Janine has founded a number of large-scale community film ventures including; Indigenous Community Stories working with Indigenous Australians to record heritage, culture and history for future generations as well as creating invaluable records of Australia’s national cultural identity; the Lost Generation Project about a group of people with intellectual disabilities who have been institutionalised for most of their lives, and have little or no connection to their community; and the Making Movies Roadshow which trains people living in regional areas to express themselves through film.
Janine has also worked in regional Australia as a Producer for the ABC (Australia Broadcasting Corporation) in the ABC Open project creating local multi-platform content, and engaging audiences in creating user generated content (UCG) for distribution across all ABC platforms.
Janine’s independent body of film work has been broadcast in Australia on ABC 1, SBS, Message Stick program, George Negus Tonight, as well as on QANTAS in-flight entertainment and various festivals including Flickerfest, St Kilda Film Festival, Revelation, Black Screen, Message Stick Film Festival (at the Sydney Opera House), The Dreaming Film Festival, Waverock Weekender, Margaret River Film Festival, Heart of Gold Film festival, CineFest Oz, Art Gallery of NSW, at the MCA (Museum of Contemporary Art) and at NFSA Black Screen, ImagineNATIVE film festival.
Janine participated in the November 2011 MediaStorm Storytelling Workshop. She had the following to say about her experience:
I thoroughly enjoyed the workshop. There was a sense of belonging, and being a part of something really exciting. I will be using the narrative skills learnt in this workshop in my future work.

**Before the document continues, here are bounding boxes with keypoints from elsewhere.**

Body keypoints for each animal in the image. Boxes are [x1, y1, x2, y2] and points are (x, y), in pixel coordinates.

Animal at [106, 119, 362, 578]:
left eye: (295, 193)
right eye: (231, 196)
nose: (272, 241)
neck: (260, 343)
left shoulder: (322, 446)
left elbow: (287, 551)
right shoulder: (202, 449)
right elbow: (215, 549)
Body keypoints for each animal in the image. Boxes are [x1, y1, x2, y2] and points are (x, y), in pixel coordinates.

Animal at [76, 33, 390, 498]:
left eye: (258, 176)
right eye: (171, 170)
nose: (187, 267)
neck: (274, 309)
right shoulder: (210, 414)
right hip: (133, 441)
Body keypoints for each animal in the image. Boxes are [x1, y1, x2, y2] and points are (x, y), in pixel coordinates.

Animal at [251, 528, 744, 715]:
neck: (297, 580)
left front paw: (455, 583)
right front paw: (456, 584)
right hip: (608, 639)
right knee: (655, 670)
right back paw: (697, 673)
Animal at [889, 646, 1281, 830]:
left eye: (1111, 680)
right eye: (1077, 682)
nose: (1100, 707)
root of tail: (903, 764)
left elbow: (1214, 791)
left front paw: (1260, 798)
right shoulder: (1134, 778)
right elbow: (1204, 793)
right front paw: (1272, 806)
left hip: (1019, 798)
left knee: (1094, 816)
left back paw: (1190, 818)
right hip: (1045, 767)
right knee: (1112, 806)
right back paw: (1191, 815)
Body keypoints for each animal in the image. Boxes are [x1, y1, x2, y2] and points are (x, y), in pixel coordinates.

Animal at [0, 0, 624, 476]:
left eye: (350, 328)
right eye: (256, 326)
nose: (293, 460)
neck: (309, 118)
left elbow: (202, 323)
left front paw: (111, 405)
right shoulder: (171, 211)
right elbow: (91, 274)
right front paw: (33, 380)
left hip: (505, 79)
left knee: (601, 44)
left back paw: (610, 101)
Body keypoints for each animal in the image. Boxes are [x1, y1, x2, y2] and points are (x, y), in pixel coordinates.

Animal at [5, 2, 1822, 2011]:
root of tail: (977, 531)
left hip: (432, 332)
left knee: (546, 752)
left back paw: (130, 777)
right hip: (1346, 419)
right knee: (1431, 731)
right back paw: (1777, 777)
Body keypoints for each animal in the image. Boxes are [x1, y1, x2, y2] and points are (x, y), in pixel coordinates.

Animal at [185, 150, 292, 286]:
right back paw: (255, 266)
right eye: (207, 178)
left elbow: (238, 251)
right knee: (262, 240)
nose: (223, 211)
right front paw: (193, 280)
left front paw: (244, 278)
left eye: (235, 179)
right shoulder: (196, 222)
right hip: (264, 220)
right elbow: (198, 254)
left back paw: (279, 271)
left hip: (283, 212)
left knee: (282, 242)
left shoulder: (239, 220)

The workshop was a vortex of time. MediaStorm had warned us about this prior. There were late nights, team members started to resemble POW’s getting cat-naps on the edit room floor, there were belly laughs and dummy spits. Yep, just how it is when you make a good film.
There was a great sense of collaboration working with the MediaStorm Producers on our piece. The entire process was taken very seriously, and we literally hit the ground running, but with constant support, dialogue and guidance. Thank you Brian, Tim, Rick, Caitlyn and Bruce for all your support, and I hope there may be some way to collaborate in the future.
It is a unique experience in that you are not hypothetically going through the motions of making a film – you are really doing it. Amidst the normal stresses of being in production, the Producers were also teaching us. They were continually patient, clear with information and suggestions, pushing us to make the best film possible, yet were considerate and made sure that we were enjoying the process also.
The strongest learnings that I have taken from the workshop are MediaStorm’s athletic-style commitment to narrative, and their point of difference – always being of the highest production quality. What good are pretty images when the story is flawed? It is the story and always the story that comes first and foremost. Their method of building a narrative is disciplined, followed in specific stages and is an arduous process of elimination. It is the secret in the sauce, and I found it equally painful and very satisfying going through the process.